My impression from reading my listserv and other blogs is that
Harry Potter and the Deathly Hallows discussions are so over. I, of course, just finished reading it two days ago and am just bursting with thoughts.
For instance, I was reading along in my borrowed copy when I got to page four hundred and something and a character who had not appeared at all in this book suddenly showed up to save our hero's sorry heinie. I had one of those flashes of unsupported insight that Harry often gets. You know, where he suddenly
knows something and thus the story can go on?
What happened was that I was reminded of the evening when I was watching one of the seasons of
24 and
Tony Almeda suddenly showed up to save Jack Bauer's sorry heinie. I jumped up and down on the couch and shouted, "Toooooneee! Tony's back!"
And at that point in my
Deathly Hallows reading it hit me. The reason I have trouble appreciating the uber-serial
Harry Potter, and all serials, is that I keep thinking of them as books. Really, they are far more like television series.
Each book is the equivalent of a television season with actors/characters moving in and out, which causes no problem because the audience
expects that sort of thing. That is how you watch television, and that is how you read these books. A character showing up halfway through a book, with no foreshadowing, no build-up, is a big flaw in a traditional novel. But it's not a flaw in these serials because the readers/audience are the book's fans and will recognize characters from earlier seasons/books.
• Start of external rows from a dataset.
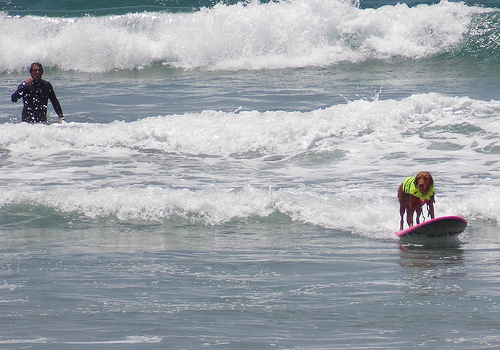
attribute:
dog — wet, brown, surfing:
[394, 171, 440, 222]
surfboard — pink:
[400, 212, 472, 241]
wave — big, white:
[6, 6, 499, 74]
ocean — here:
[6, 8, 499, 239]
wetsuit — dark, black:
[25, 95, 52, 115]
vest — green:
[400, 177, 432, 196]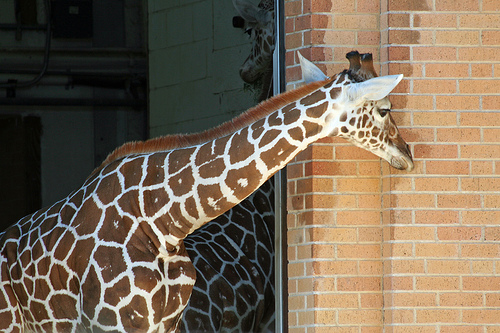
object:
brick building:
[280, 1, 497, 331]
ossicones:
[344, 51, 380, 82]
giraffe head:
[295, 49, 421, 173]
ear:
[347, 74, 403, 104]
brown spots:
[66, 233, 92, 274]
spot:
[327, 85, 343, 99]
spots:
[235, 177, 248, 187]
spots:
[208, 198, 219, 210]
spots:
[173, 176, 186, 187]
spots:
[95, 206, 130, 245]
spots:
[126, 309, 149, 322]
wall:
[0, 0, 285, 223]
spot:
[254, 126, 264, 138]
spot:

And if readers/audience members don't recognize a character, particularly a minor character? We figure it must be somebody from the last season/book and keep moving on.
A character is a whole lot better with magic than we remember? It must have happened in one of the other books. (With TV that kind of thing happens in other seasons while we were in the kitchen getting something to eat.) A lot of scenes drag on and on? Doesn't matter because we've been reading about Harry, Ron and Hermione for six books/seasons now, and we really don't care about the action, we care about
them. (Sort of the way the politics behind the Mafia business in
The Sopranos was always way over my head, but I didn't care because I was only watching for Tony and Carmella.) A major character we've barely seen this season/book dies and his story is told in a series of flashbacks afterwards? Okay. We're used to flashbacks. (They use them all the time on
Lost.)
One of the things that kept freaking me out about serial novels was that writers were intentionally writing third or fourth or sixth or seventh books that a big chunk of the reading public couldn't possibly get much from. Why would a writer do such a thing? Why write a book so many readers won't be able to make heads or tales of? We're supposed to be communicating here, and these writers were setting up huge barriers to the communication process. Well, the writers of shows like
The Sopranos and
Lost don't worry about attracting new viewers with seasons three, four, six, or seven, do they? They worry about writing for and keeping the fans they already have.
Besides, new viewers can always buy the DVDs and catch up that way, much as they can buy the earlier books in serials.
Now, don't get me wrong. I'm not saying, "Oh, woe. Television has influenced literature, and civilization is going to fall." I like TV. I can see what's attractive about these books to a reading population that has been watching TV for three generations. And we're only talking about one type of literature, here, after all. Serials can co-exist with other literary forms, much as wizards can co-exist with Muggles.
You just have to understand how to read them.